But I told you earlier- it really all comes down to one BIG secret weapon.

See, back when I was first considering the whole "Back to School" thing, I looked at the math of the situation and threw my hands in the air. There was no way it was possible. And thinking about all the back and forth of the situation was dizzying. It seemed right to say no, and I did. It was my husband who looked at it all, and promised me that he would help make it work, and he has been true to his word.

He helps the boys with their math lessons and supervises the evening madness of dinner and showers and bedtimes on the nights I'm working late or escape to a knit night. He finishes laundry I started earlier in the day, and makes sure the kids help around the house. Really, he's the reason I can even do this at all.
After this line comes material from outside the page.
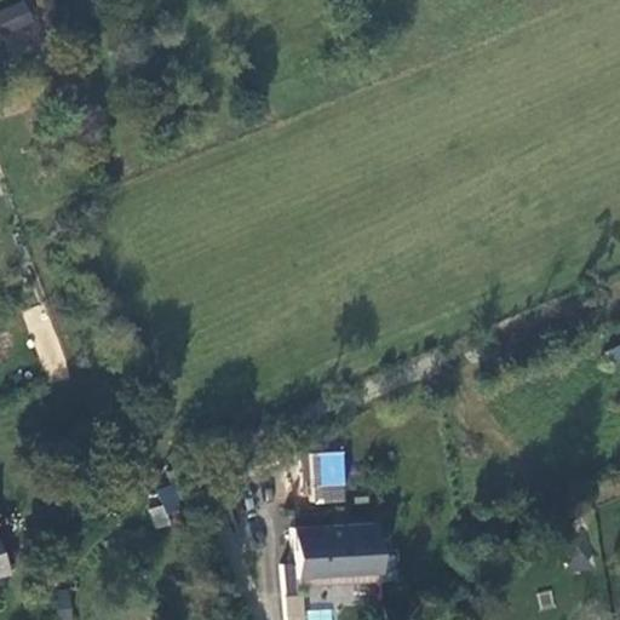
[(18,3),(0,10),(0,35),(28,23),(18,3)]
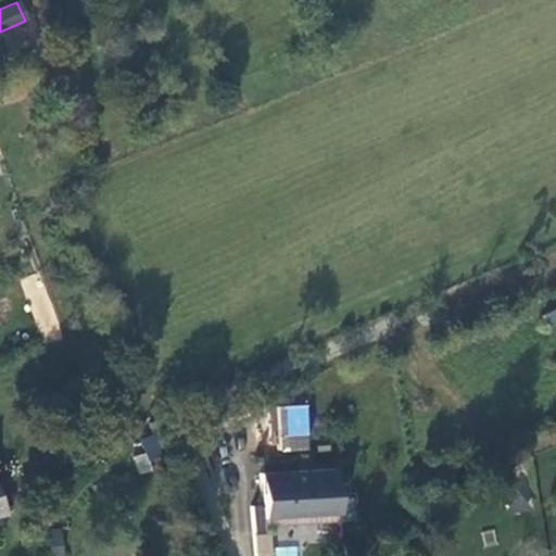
[(27,274),(36,342),(62,339),(52,270),(27,274)]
I have family (most specifically my mom) who are willing to help out on a regular basis by watching kids and getting them to trampoline or gymnastics or whatever when I have class or doctor's appointments.

It's all about support.

I had to let go of a few things too. The dishes are not always done, I'm *always* behind on laundry, and "free time" is spent plate balancing- what needs attention right now so that nothing crashes into a firey explosion? But I'm not the only one plate balancing- Brian is right here with me, asking what he can take over, taking the kids to the park for an hour or two so I can take a quiz online, all amidst his own work and commitments.

So there may not be really cool craft projects (my kids are kind of awesome at making up their own anyway) and not as many field trips. There may not even be a garden this year (Okay, there will probably be one, but it will be small. Miniscule. Probably.) But, it's a thing. A thing for just right now to get me to somewhere I need to go, and it's going to be a good place.

If only I can pass Anatomy and Physiology. That would be great.